>>>>

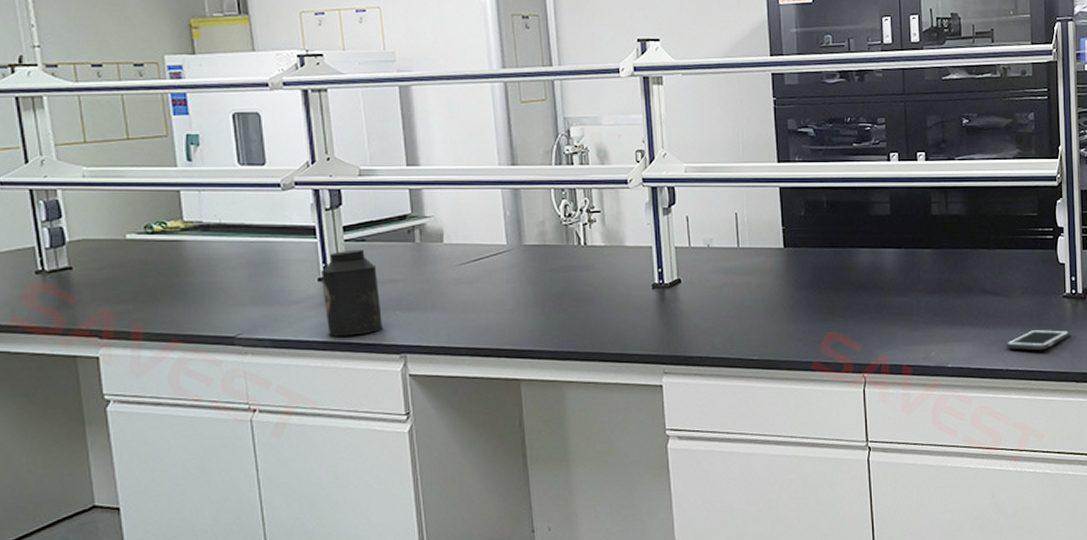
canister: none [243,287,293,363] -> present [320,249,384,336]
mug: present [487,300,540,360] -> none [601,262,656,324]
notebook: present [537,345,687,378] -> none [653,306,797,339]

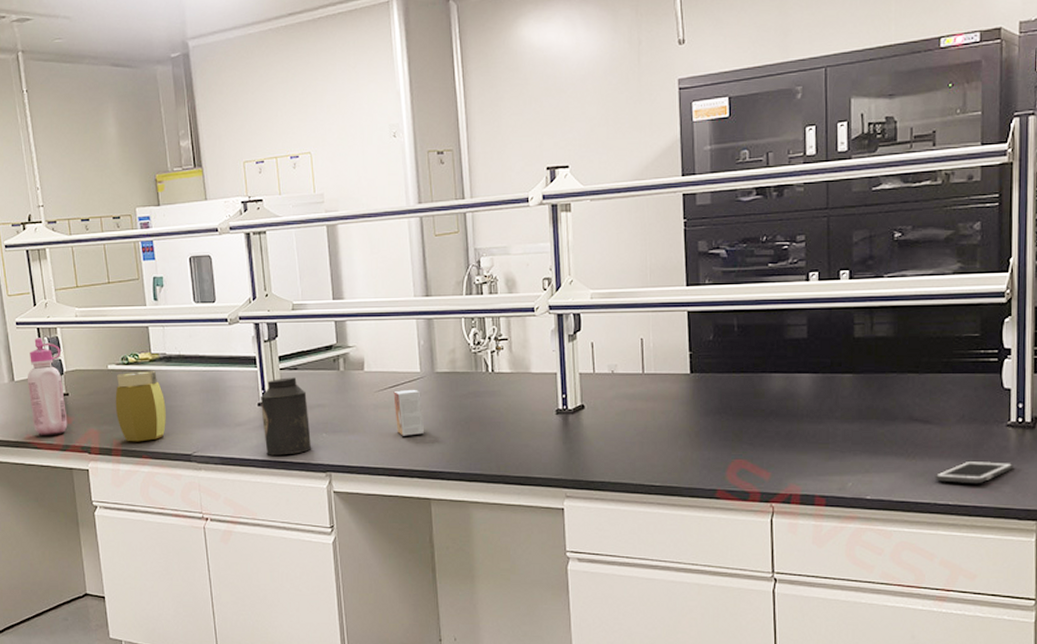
glue bottle: none [14,201,71,319] -> present [27,338,68,436]
jar: none [135,242,202,324] -> present [115,371,166,442]
small box: none [477,262,511,313] -> present [393,389,424,436]

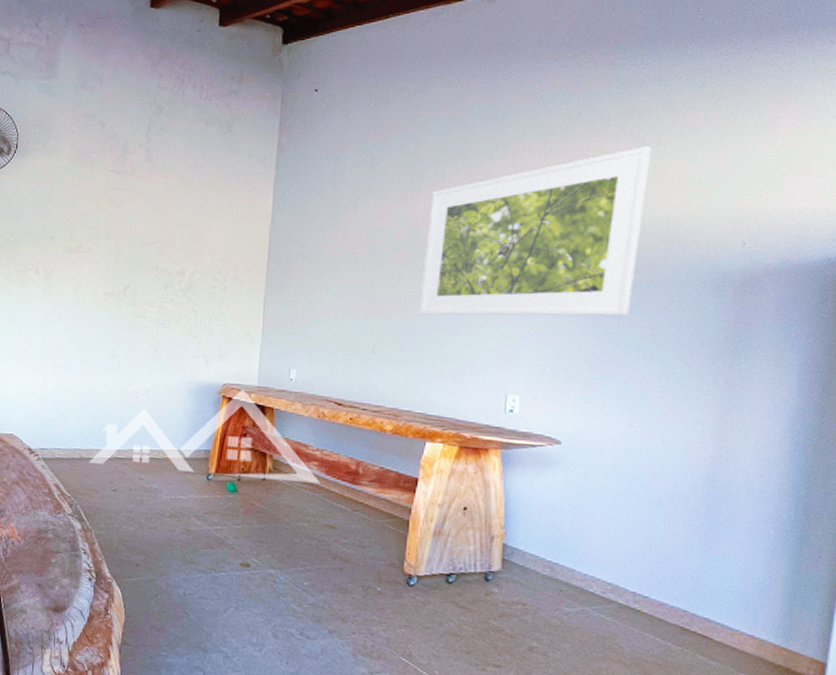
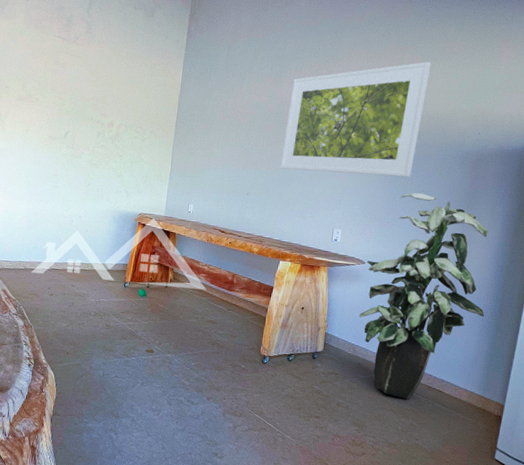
indoor plant: none [555,338,776,647] -> present [359,193,489,400]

<<<<

In the records above, find the line that contains "small box: none". Retype it and every line after it, exactly, leaving out all pictures.

- _Result below_:
small box: none [477,262,511,313] -> present [393,389,424,436]

indoor plant: none [555,338,776,647] -> present [359,193,489,400]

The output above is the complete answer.